CSS3 Syntax Part II: Other Changes from 2.1
Scribe: Bert

NUL chars in CSS

   TabAtkins: tokenization changes
   TabAtkins:: To match HTML, NUL chars are converted into replacement chars.
   TabAtkins: Don't know why HTML does it, but at least it means CSS inside
              HTML is same as CSS in a file.
   fantasai: Replacement char is valid identifier char, could be weird.
   TabAtkins: Nobody puts NUL in a style sheet....
   * fantasai probably would have turned it into a space, less intrusive
   RESOLVED: NUL gets turned into Replacement char.

non-ascii Token

   tab: non-ascii range
   SimonSapin: We already resolved on that.
   glenn: Isn't the name non-ascii wrong then?
   TabAtkins: No it now it includes *all* non-ascii.

Tokenizing Comments

   TabAtkins: comments
   TabAtkins: tokenizer never emits them.
   plinss: What about comments between idents?
   TabAtkins: Yes, serializer forces an empty comment there.
   plinss: OK, but does it change parsing behavior anywhere?
   [tab draws on whiteboard]
   tab: It should just be an internal simplification
   Bert: Not sure what you mean.
   Bert: there is no tokenization process
   [argument between Bert and Tab/peterl/etc.]
   bert: [worried about how people interpret "not emit"]
   TabAtkins: It describes how you serialize.

§ **Material provided**
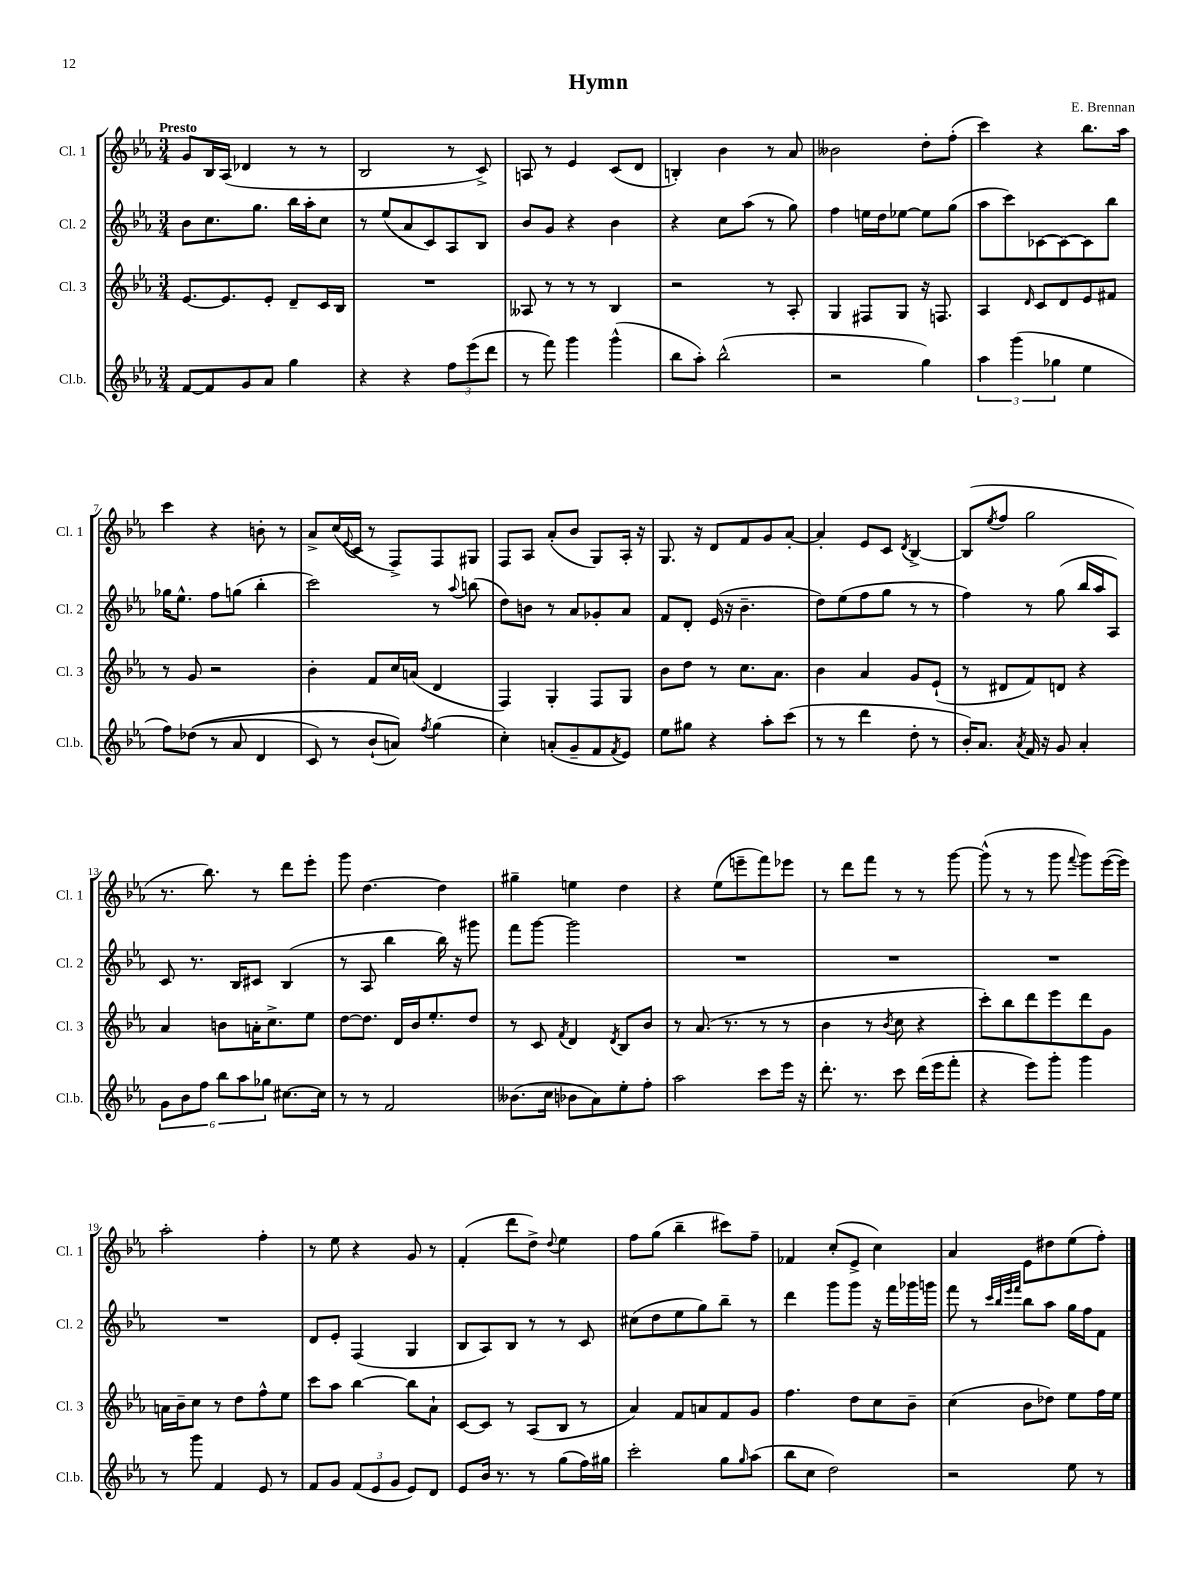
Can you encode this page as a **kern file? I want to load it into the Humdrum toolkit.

§ **Short problem 1**
Return, word for word, the passage of the CSS syntax minutes that opens with the words containing "tab: non-ascii range" and closes with "includes *all* non-ascii.".
§ **Short problem 2**
Resume the CSS syntax minutes from the point where they stop.
The material above stands apart from the CSS syntax minutes.

§ **Expected output 1**
tab: non-ascii range
   SimonSapin: We already resolved on that.
   glenn: Isn't the name non-ascii wrong then?
   TabAtkins: No it now it includes *all* non-ascii.

§ **Expected output 2**
   glazou: We said in the past that one way to preserve comments was to
           preserve them combined at the end.
   glazou: Important for editors.
   glazou: comments should be in original position, but cannot always be done.
   RESOLVED: loosen the rules describing the way comments are serialized

Unicode-Range Tokenization

   <dbaron> http://dbaron.org/css/test/2013/urange-token
   TabAtkins: CSS 2 defines unicode range tokens in lazy way
   fantasai: The difference is detectable.
   dbaron: By means of counter increment.
   fantasai: No real reason to not keep the same.
   fantasai: Do not change the token.
   fantasai: Under your rules some old declarations are not longer valid,
             and it is detectable.
   tab: No, not detectable.
   tab: U+2?3?4?

   fantasai: We have to do range checking to determine validity anyway,
             so it's not like tokenization guarantees validity.
   TabAtkins: No, [describes three cases]
   dbaron: css3-fonts doesn't say it gets thrown out.
   jdaggett: what gets thrown out?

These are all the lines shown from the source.